◆ WHAT THE TASK REQUIRES: Please output the entries below without altering a single character.

◆ DATA FOR THIS EXERCISE:
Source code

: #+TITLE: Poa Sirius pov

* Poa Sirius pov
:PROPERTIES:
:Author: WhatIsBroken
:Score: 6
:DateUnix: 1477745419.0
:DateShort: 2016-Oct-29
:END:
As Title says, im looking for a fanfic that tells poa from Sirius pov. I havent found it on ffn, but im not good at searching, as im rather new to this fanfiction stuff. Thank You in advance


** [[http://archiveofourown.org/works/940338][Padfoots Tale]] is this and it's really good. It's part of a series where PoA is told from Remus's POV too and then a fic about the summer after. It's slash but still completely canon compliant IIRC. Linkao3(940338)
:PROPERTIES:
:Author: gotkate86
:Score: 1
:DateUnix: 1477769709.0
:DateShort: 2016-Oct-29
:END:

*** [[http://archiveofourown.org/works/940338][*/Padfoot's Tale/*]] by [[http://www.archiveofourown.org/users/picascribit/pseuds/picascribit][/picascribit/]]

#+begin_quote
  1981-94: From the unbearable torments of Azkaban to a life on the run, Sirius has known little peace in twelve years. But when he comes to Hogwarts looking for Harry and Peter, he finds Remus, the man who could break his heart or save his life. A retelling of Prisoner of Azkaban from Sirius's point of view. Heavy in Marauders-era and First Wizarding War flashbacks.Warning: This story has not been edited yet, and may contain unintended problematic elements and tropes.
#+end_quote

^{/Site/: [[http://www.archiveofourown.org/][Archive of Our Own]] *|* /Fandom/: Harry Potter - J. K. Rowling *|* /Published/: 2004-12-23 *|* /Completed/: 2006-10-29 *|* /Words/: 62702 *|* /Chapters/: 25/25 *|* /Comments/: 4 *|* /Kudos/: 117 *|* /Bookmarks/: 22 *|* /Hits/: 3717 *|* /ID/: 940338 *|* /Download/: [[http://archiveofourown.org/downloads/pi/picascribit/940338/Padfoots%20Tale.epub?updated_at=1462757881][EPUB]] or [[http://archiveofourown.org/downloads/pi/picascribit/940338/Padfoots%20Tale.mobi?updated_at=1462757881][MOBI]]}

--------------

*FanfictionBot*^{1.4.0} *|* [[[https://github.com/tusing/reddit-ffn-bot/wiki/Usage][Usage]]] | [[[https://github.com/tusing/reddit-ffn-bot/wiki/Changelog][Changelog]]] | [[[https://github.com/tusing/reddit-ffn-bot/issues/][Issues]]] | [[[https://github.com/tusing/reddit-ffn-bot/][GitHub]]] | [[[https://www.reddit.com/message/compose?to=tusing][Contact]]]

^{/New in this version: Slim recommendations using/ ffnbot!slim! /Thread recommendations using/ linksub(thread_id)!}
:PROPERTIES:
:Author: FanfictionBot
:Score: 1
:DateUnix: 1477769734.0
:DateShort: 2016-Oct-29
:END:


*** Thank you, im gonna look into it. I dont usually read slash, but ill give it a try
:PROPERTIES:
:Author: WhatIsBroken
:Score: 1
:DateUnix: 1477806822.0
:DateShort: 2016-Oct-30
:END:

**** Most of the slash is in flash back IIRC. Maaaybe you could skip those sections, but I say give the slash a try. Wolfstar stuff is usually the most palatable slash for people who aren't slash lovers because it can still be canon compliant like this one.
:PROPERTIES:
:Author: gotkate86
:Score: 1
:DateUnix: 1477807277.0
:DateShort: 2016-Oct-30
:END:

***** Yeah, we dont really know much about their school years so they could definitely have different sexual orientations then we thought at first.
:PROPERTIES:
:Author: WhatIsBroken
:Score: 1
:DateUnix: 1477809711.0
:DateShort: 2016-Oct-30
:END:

◆ YOUR SOLUTION:
Source code

: #+TITLE: Poa Sirius pov

* Poa Sirius pov
:PROPERTIES:
:Author: WhatIsBroken
:Score: 6
:DateUnix: 1477745419.0
:DateShort: 2016-Oct-29
:END:
As Title says, im looking for a fanfic that tells poa from Sirius pov. I havent found it on ffn, but im not good at searching, as im rather new to this fanfiction stuff. Thank You in advance


** [[http://archiveofourown.org/works/940338][Padfoots Tale]] is this and it's really good. It's part of a series where PoA is told from Remus's POV too and then a fic about the summer after. It's slash but still completely canon compliant IIRC. Linkao3(940338)
:PROPERTIES:
:Author: gotkate86
:Score: 1
:DateUnix: 1477769709.0
:DateShort: 2016-Oct-29
:END:

*** [[http://archiveofourown.org/works/940338][*/Padfoot's Tale/*]] by [[http://www.archiveofourown.org/users/picascribit/pseuds/picascribit][/picascribit/]]

#+begin_quote
  1981-94: From the unbearable torments of Azkaban to a life on the run, Sirius has known little peace in twelve years. But when he comes to Hogwarts looking for Harry and Peter, he finds Remus, the man who could break his heart or save his life. A retelling of Prisoner of Azkaban from Sirius's point of view. Heavy in Marauders-era and First Wizarding War flashbacks.Warning: This story has not been edited yet, and may contain unintended problematic elements and tropes.
#+end_quote

^{/Site/: [[http://www.archiveofourown.org/][Archive of Our Own]] *|* /Fandom/: Harry Potter - J. K. Rowling *|* /Published/: 2004-12-23 *|* /Completed/: 2006-10-29 *|* /Words/: 62702 *|* /Chapters/: 25/25 *|* /Comments/: 4 *|* /Kudos/: 117 *|* /Bookmarks/: 22 *|* /Hits/: 3717 *|* /ID/: 940338 *|* /Download/: [[http://archiveofourown.org/downloads/pi/picascribit/940338/Padfoots%20Tale.epub?updated_at=1462757881][EPUB]] or [[http://archiveofourown.org/downloads/pi/picascribit/940338/Padfoots%20Tale.mobi?updated_at=1462757881][MOBI]]}

--------------

*FanfictionBot*^{1.4.0} *|* [[[https://github.com/tusing/reddit-ffn-bot/wiki/Usage][Usage]]] | [[[https://github.com/tusing/reddit-ffn-bot/wiki/Changelog][Changelog]]] | [[[https://github.com/tusing/reddit-ffn-bot/issues/][Issues]]] | [[[https://github.com/tusing/reddit-ffn-bot/][GitHub]]] | [[[https://www.reddit.com/message/compose?to=tusing][Contact]]]

^{/New in this version: Slim recommendations using/ ffnbot!slim! /Thread recommendations using/ linksub(thread_id)!}
:PROPERTIES:
:Author: FanfictionBot
:Score: 1
:DateUnix: 1477769734.0
:DateShort: 2016-Oct-29
:END:


*** Thank you, im gonna look into it. I dont usually read slash, but ill give it a try
:PROPERTIES:
:Author: WhatIsBroken
:Score: 1
:DateUnix: 1477806822.0
:DateShort: 2016-Oct-30
:END:

**** Most of the slash is in flash back IIRC. Maaaybe you could skip those sections, but I say give the slash a try. Wolfstar stuff is usually the most palatable slash for people who aren't slash lovers because it can still be canon compliant like this one.
:PROPERTIES:
:Author: gotkate86
:Score: 1
:DateUnix: 1477807277.0
:DateShort: 2016-Oct-30
:END:

***** Yeah, we dont really know much about their school years so they could definitely have different sexual orientations then we thought at first.
:PROPERTIES:
:Author: WhatIsBroken
:Score: 1
:DateUnix: 1477809711.0
:DateShort: 2016-Oct-30
:END:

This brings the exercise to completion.